Here is a short list of terms we have been using at Seita so far and would like to keep using in this way:

Term Meaning
Training A time interval with known outcomes, regressors and lag variables, which is used to fit the forecast model.
Testing A time interval with known outcomes, regressors and lag variables, which is used to test the accuracy of the fitted model. Prevents overfitting.
Training/test ratio Usually, a single time interval is selected for training and testing, which is split into two parts. The training/test ratio determines where to make this split (the first part is used for training, the last part is used for testing).

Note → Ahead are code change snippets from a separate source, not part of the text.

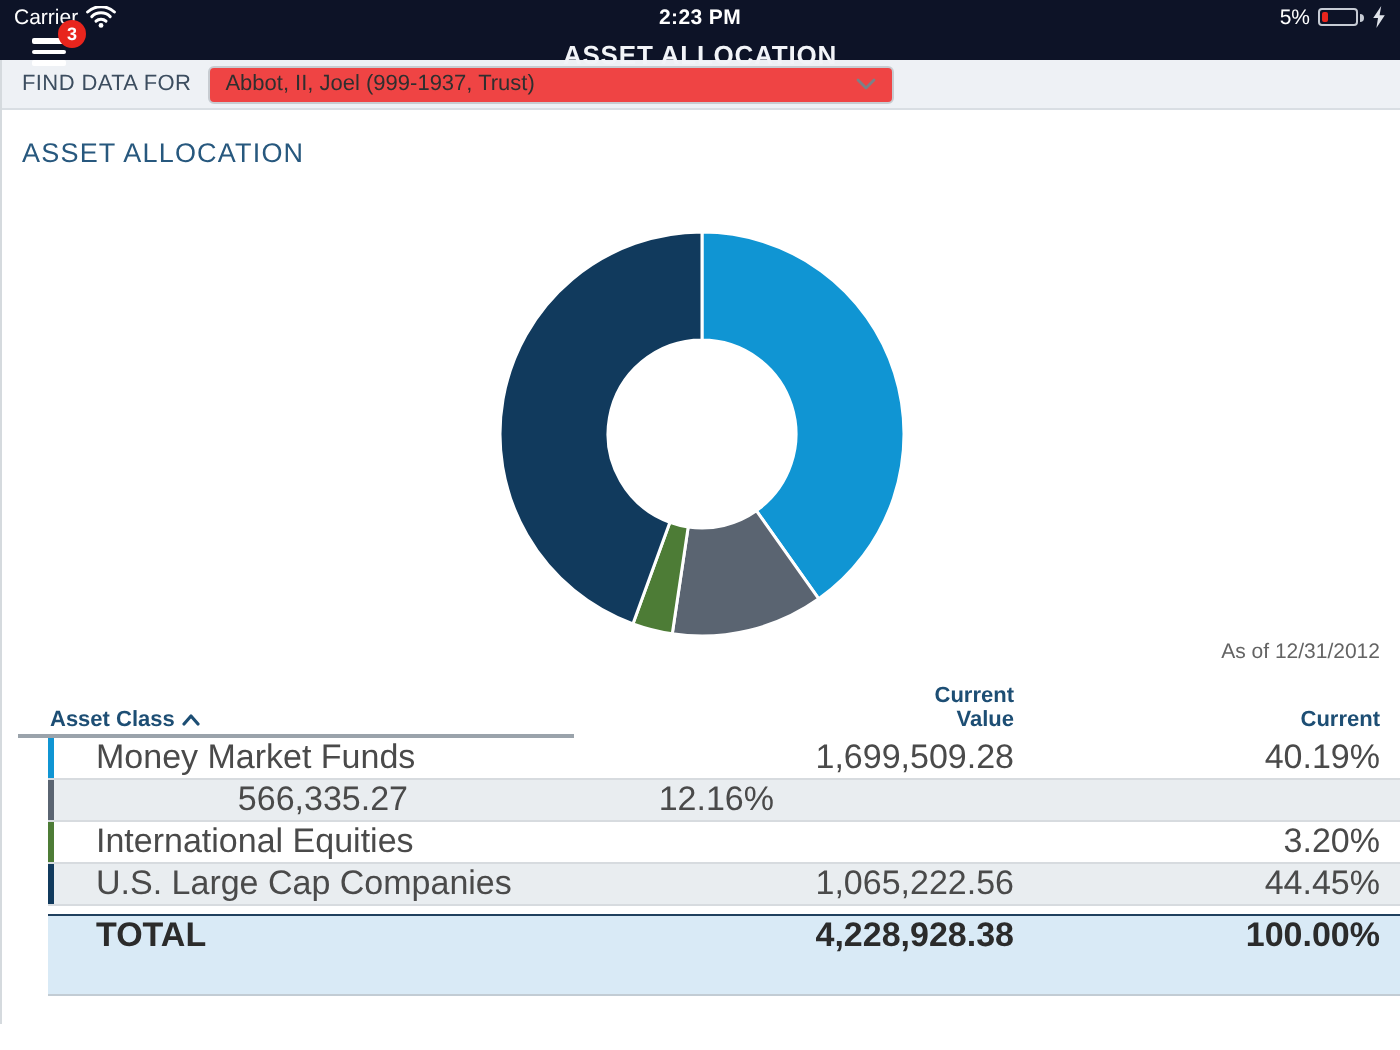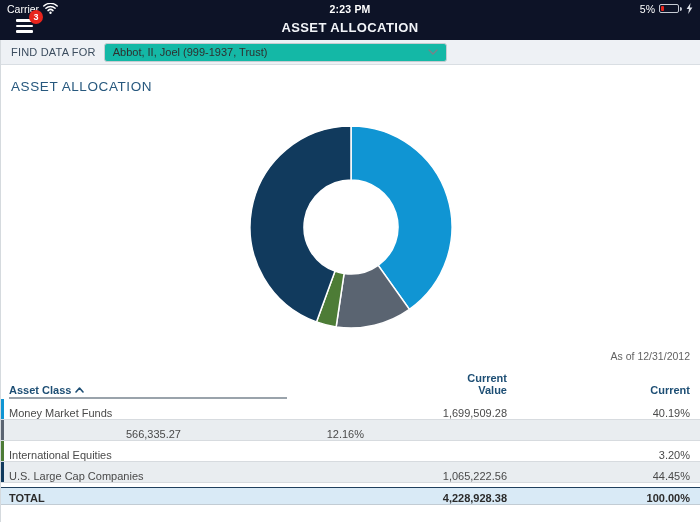--- a/index.html
+++ b/index.html
@@ -8,7 +8,7 @@
   .screen { position:relative; width:700px; height:525px; background:#fff; }
 
   
-  .navbar { background:#0d1327; color:#fff; height:40px; }
+  .navbar { background:#0d1327; color:#fff; height:30px; }
   .statusbar { display:flex; justify-content:space-between; align-items:center;
                height:16px; padding:1px 7px 0 7px; font-size:10.5px; }
   .sb-left, .sb-right { display:flex; align-items:center; gap:4px; width:120px; }

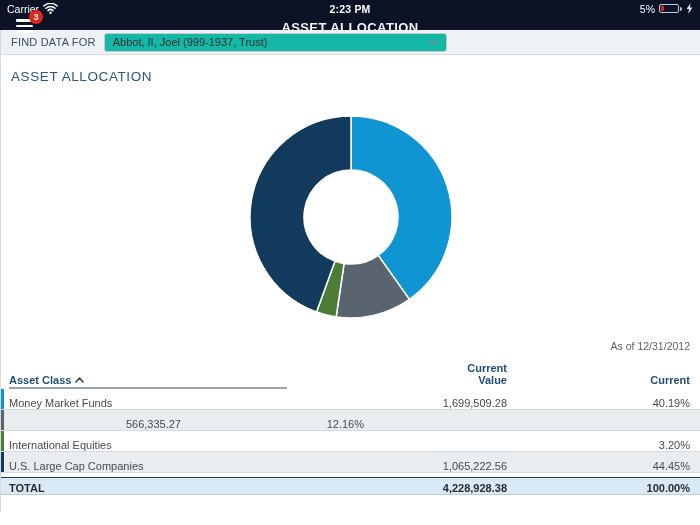--- a/index.html
+++ b/index.html
@@ -36,7 +36,7 @@
   .findbar { height:25px; background:#eef1f5; border-bottom:1px solid #d9dee3;
              display:flex; align-items:center; padding:0 10px; }
   .find-label { font-size:11px; color:#3c4d5f; letter-spacing:.2px; margin-right:8px; }
-  .select { width:343px; height:19px; background:#14b8a6; border:1px solid #c7ccd1; border-radius:3px;
+  .select { width:343px; height:19px; background:#ef4444; border:1px solid #c7ccd1; border-radius:3px;
             display:flex; align-items:center; justify-content:space-between; padding:0 8px;
             font-size:11px; color:#2f2f2f; cursor:pointer; }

Start of training Index of the first timeslot on which the model is trained.
End of testing Index of the last timeslot on which the model is tested.
Outcome The dependent variable, often referred to as y (or yhat when the outcome is a forecast).
Lag A duration L indicating dependency of the outcome y(t) on an earlier outcome y(t-L) (lags indicate an autoregressive model)
Regressor An independent external variable, often referred to as x.
Horizon The duration between the timeslot at which a forecast is made and the timeslot which is forecast. The horizons are usually fixed for an application.
Timeslot A time interval within a time series with a certain resolution (e.g. 15 minutes, see below). We index timeslots by their start time.
Resolution The distance between timeslots used in the application (called "frequency" in pandas dataframes).
Time window All timeslots between some start (including) and end time (excluding).
Rolling forecast Shorthand for rolling-horizon forecast. Its time window refers to the forecasted time (i.e. the time at which you made the forecast plus the horizon).
Forecasts Shorthand for fixed-horizon forecast.
Forecast Forecast for a single timeslot made during another timeslot.